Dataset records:
------------------------------------------------------------------------
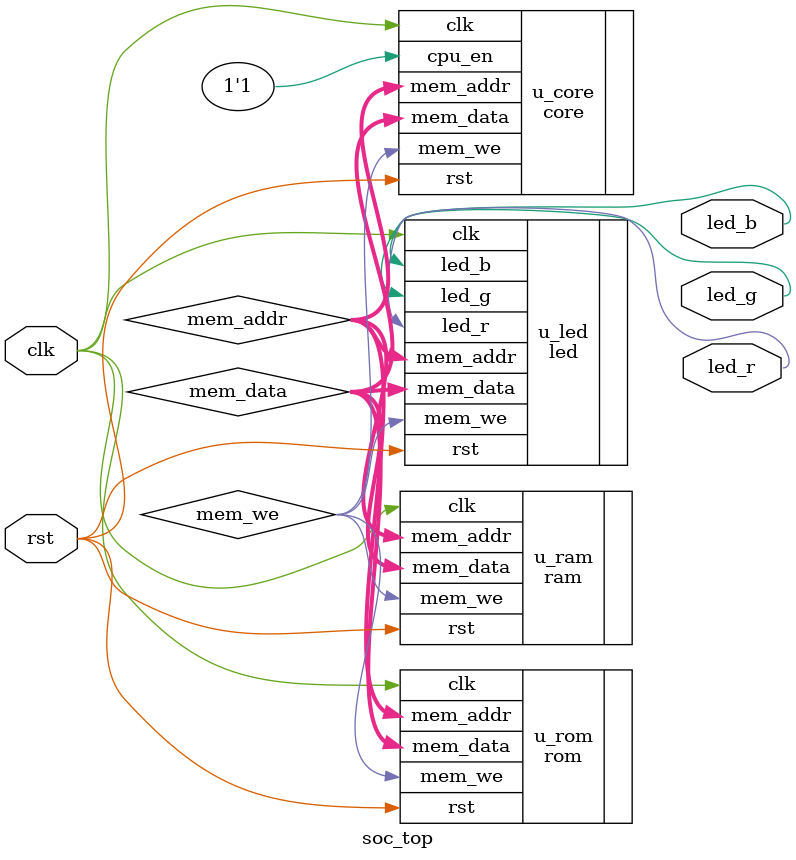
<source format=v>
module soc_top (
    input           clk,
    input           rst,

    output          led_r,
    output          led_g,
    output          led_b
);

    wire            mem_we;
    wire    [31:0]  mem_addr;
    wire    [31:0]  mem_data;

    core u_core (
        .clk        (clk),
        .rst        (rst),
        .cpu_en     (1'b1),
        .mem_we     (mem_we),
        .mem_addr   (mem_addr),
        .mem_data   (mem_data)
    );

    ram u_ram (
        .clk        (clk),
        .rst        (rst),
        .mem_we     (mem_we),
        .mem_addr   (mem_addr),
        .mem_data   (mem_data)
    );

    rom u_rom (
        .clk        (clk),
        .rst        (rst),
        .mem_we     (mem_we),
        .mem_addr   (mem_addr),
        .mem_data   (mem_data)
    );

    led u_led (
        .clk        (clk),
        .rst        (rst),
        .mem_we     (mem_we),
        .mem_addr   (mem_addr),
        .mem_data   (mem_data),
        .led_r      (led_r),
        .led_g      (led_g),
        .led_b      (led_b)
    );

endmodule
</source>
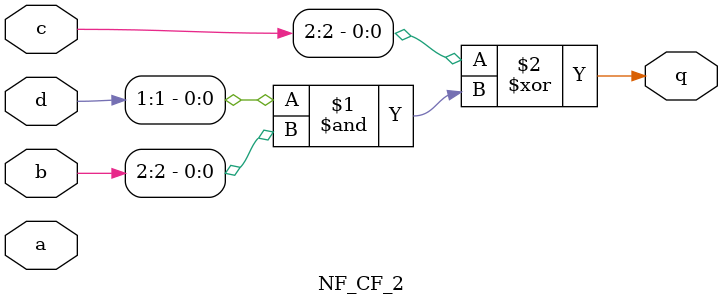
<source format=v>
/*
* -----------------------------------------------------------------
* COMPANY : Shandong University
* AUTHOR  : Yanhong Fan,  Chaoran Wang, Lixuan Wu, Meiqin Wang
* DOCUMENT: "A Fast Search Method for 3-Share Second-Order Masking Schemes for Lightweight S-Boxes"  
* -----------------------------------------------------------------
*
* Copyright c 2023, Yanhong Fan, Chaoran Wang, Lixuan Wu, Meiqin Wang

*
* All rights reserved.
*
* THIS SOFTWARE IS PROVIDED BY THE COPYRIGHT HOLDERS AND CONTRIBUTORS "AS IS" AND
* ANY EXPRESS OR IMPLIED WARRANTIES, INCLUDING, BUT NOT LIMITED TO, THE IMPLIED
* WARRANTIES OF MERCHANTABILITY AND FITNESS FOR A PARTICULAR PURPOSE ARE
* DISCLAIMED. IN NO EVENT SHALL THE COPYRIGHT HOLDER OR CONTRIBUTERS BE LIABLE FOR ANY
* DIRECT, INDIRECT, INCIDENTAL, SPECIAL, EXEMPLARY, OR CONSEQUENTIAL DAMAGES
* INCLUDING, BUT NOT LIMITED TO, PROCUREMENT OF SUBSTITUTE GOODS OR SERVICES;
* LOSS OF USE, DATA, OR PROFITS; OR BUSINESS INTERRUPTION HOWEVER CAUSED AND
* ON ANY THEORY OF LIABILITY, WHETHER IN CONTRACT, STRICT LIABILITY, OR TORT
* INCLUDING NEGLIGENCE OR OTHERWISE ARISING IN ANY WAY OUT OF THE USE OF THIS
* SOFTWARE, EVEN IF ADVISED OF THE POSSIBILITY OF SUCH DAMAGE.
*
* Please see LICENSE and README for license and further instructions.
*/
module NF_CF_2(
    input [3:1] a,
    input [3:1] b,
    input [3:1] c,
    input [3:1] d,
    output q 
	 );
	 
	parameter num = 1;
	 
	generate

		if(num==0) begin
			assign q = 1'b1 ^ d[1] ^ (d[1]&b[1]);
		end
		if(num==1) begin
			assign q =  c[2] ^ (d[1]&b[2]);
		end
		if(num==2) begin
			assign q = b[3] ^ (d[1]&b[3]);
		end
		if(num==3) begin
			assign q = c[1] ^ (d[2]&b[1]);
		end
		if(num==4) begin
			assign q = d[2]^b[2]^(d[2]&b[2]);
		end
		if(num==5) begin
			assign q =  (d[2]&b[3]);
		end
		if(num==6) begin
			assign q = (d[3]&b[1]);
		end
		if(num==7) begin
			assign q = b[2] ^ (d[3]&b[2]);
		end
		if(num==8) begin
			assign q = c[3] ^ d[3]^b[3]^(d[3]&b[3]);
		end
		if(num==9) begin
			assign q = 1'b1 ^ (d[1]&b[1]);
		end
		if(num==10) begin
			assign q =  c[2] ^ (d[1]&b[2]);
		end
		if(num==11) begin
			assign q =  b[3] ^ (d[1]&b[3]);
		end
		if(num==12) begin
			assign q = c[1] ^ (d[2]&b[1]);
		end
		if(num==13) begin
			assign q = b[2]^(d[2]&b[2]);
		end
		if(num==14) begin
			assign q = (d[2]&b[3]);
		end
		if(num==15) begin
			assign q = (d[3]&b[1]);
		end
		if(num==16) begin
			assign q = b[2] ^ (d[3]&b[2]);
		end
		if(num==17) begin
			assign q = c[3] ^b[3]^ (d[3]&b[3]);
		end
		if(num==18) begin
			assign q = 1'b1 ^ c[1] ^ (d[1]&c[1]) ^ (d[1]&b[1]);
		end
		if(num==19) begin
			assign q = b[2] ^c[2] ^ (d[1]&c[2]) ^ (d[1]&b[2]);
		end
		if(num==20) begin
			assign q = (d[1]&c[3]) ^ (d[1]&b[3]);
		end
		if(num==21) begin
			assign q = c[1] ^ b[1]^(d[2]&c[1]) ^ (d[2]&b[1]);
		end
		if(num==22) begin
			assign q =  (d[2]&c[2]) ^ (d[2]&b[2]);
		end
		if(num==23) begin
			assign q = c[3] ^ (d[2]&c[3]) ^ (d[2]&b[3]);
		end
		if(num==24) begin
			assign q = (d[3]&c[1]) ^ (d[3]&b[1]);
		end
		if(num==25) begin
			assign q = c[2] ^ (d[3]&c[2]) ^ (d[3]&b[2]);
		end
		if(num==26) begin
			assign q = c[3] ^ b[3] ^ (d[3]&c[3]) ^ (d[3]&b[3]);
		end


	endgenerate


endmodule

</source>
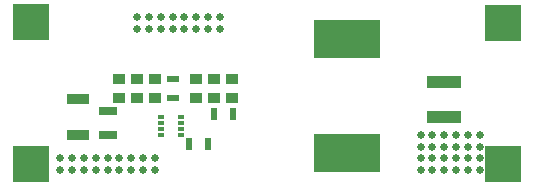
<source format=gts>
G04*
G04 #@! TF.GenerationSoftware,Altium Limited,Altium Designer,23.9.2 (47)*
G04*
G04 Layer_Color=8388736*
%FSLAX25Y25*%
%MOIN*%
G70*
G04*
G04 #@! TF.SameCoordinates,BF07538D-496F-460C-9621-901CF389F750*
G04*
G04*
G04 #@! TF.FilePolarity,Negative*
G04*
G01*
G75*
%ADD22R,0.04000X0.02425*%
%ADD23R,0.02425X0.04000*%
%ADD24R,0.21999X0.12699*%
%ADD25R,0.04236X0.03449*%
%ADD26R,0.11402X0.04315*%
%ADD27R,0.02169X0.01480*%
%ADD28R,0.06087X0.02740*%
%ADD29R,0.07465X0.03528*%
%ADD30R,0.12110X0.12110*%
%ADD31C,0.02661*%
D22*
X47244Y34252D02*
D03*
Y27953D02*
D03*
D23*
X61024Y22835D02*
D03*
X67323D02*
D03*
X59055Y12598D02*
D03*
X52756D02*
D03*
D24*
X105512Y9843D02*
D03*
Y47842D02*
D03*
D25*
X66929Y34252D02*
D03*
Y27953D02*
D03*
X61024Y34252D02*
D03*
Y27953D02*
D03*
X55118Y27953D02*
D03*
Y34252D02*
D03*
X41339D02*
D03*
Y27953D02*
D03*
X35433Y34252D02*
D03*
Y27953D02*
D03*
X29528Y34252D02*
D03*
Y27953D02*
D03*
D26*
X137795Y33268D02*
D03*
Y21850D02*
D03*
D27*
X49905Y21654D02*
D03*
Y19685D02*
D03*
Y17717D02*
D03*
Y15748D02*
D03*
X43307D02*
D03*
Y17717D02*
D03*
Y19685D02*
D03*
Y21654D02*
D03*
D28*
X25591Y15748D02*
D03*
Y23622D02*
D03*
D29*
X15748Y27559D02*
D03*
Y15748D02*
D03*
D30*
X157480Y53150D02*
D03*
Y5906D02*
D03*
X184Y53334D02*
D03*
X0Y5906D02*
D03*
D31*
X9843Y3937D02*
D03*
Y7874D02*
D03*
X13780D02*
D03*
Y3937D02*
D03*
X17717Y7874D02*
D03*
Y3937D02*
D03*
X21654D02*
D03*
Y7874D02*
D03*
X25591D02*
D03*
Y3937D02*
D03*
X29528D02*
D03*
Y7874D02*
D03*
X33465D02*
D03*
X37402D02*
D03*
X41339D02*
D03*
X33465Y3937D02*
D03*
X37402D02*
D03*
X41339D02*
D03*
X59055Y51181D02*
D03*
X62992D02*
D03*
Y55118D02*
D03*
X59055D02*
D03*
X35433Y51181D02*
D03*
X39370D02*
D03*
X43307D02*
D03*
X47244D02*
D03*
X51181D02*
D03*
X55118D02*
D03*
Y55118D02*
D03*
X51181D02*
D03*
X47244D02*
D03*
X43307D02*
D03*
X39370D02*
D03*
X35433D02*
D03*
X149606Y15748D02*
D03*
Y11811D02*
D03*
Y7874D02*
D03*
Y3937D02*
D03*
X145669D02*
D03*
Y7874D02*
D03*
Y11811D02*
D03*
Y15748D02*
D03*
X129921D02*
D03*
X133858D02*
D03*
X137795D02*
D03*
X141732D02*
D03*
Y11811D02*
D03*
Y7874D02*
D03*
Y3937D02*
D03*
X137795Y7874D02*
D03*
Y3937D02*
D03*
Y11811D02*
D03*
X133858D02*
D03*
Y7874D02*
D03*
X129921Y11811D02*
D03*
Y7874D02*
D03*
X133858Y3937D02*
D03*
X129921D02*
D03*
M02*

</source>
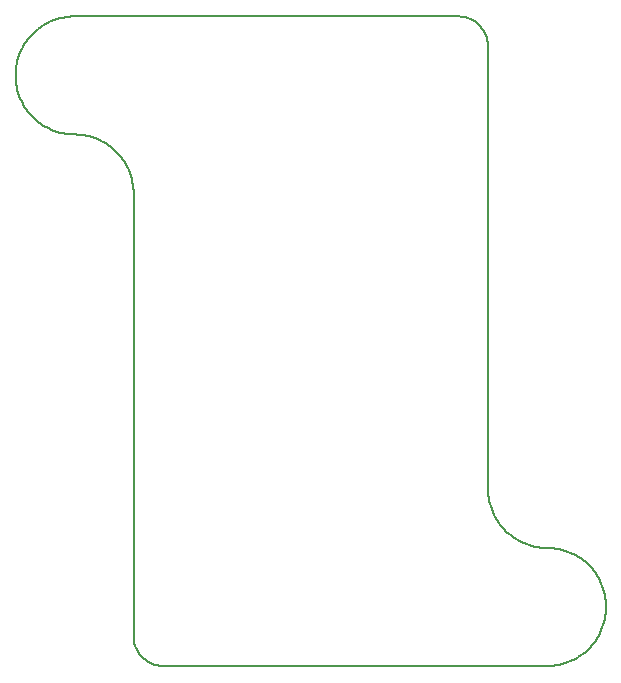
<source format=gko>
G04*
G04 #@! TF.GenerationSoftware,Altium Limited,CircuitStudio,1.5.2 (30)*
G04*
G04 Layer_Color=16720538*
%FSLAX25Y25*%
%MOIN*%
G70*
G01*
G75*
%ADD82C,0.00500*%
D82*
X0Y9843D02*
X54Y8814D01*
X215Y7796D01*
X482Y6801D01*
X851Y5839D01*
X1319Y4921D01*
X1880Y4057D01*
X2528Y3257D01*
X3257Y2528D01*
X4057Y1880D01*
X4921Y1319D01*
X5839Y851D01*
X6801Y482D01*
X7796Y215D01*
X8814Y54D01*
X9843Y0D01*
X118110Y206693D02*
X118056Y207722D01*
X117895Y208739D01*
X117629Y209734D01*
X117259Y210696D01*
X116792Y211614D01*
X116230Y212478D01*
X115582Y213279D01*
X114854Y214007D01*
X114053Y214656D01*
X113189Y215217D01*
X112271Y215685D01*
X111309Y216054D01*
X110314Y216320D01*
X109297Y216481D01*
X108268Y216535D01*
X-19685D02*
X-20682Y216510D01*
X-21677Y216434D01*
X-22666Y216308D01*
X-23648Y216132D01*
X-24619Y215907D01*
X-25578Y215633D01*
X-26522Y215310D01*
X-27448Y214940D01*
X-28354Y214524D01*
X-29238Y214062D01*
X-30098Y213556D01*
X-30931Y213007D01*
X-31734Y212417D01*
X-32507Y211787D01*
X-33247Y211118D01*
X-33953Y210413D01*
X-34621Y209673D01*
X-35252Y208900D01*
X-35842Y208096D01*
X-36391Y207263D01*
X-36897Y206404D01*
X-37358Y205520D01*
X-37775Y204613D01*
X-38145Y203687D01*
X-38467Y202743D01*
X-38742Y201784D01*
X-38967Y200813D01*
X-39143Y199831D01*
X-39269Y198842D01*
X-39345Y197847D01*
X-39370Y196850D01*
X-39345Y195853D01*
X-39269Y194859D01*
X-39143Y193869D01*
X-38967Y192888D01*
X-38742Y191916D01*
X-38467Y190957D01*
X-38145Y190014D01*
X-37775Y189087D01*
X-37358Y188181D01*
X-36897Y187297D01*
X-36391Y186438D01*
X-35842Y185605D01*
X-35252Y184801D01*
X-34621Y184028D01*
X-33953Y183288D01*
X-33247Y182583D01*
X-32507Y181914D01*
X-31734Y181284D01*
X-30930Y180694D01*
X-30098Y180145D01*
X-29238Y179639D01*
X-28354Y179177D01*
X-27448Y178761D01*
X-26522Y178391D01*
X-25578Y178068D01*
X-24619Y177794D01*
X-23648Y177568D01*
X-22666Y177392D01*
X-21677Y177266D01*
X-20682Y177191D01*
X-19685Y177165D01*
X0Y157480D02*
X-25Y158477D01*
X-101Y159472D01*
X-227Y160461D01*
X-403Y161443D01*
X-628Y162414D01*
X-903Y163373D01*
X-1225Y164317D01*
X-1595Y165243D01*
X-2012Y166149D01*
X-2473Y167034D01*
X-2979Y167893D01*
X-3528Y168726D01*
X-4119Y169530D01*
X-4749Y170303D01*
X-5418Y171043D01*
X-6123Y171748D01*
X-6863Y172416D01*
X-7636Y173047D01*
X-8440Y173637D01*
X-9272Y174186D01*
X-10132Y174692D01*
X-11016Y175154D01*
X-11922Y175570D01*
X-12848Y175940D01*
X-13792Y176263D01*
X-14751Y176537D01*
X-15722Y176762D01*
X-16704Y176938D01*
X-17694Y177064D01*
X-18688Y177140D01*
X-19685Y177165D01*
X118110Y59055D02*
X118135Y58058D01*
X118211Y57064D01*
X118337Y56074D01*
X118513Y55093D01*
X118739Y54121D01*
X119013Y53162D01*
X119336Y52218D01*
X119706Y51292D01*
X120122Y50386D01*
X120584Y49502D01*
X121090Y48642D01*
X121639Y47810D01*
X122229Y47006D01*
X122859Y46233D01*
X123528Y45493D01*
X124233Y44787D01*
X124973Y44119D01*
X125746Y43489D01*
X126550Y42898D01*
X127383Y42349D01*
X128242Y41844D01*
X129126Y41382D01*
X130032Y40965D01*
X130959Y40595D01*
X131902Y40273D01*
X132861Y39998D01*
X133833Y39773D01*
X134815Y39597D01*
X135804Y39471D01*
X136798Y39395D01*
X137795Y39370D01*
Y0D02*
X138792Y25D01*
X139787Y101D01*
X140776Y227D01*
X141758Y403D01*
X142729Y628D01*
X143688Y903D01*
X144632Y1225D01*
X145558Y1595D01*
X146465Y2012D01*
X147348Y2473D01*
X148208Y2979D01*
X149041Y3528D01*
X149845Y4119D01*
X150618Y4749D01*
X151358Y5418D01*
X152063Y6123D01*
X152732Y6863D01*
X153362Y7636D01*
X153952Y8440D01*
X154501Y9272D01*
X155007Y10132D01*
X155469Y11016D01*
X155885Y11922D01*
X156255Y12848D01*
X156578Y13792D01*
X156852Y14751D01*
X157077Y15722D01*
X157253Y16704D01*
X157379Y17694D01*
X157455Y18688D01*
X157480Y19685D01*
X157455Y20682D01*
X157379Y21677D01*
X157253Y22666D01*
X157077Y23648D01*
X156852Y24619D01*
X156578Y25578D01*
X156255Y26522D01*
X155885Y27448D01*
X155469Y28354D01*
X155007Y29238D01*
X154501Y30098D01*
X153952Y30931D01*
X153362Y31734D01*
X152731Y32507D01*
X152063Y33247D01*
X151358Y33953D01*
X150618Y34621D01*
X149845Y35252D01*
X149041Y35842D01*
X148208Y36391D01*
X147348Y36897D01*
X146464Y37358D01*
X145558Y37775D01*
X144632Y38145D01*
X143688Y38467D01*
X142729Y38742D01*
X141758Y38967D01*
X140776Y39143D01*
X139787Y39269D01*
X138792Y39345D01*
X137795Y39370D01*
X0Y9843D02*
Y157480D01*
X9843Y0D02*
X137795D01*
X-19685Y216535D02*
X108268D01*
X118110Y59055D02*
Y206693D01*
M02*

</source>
------------------------------------------------------------------------
### DIRECTIONS
Wherever the string "THIS" occurs in the records, copy the line it is in.

### EXERCISE OUTPUT
* THIS SOFTWARE IS PROVIDED BY THE COPYRIGHT HOLDERS AND CONTRIBUTORS "AS IS" AND
* INCLUDING NEGLIGENCE OR OTHERWISE ARISING IN ANY WAY OUT OF THE USE OF THIS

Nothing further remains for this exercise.